__PROVIDED DATA__
————————
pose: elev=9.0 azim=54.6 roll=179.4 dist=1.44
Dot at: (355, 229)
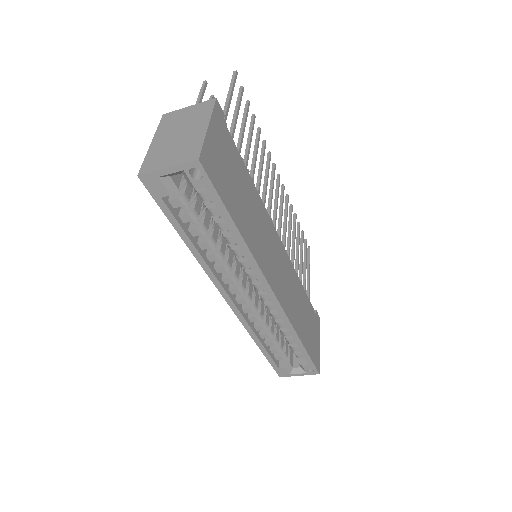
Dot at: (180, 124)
————————
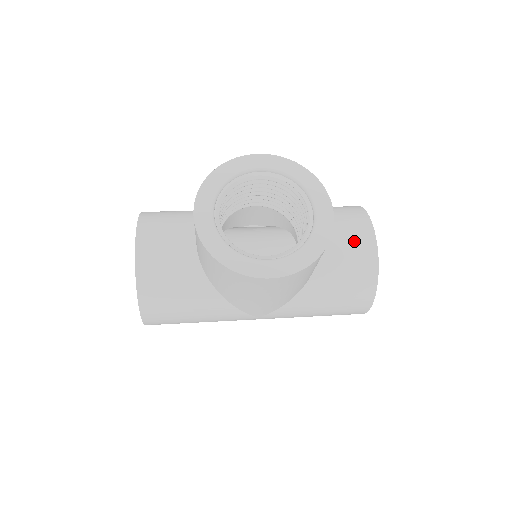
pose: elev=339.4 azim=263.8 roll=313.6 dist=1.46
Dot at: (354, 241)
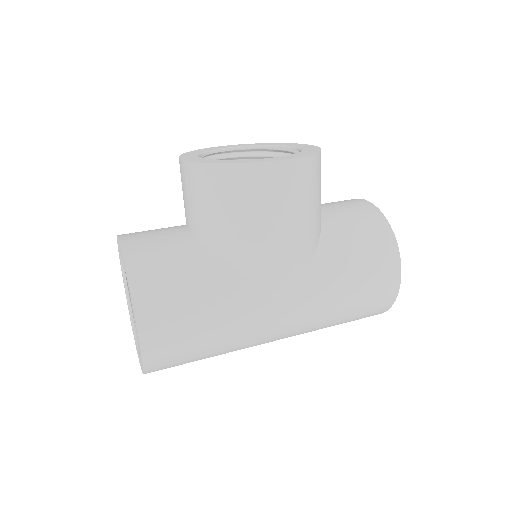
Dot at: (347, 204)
————————
__TO DO__
Repeat the records verbatim, everything from the line containing "pose: elev=9.0 azim=54.6 roll=179.4 dist=1.44" down to the line containing "Dot at: (180, 124)", both included. Leave the pictures out of your answer.

__WRITTEN REPLY__
pose: elev=9.0 azim=54.6 roll=179.4 dist=1.44
Dot at: (355, 229)
Dot at: (180, 124)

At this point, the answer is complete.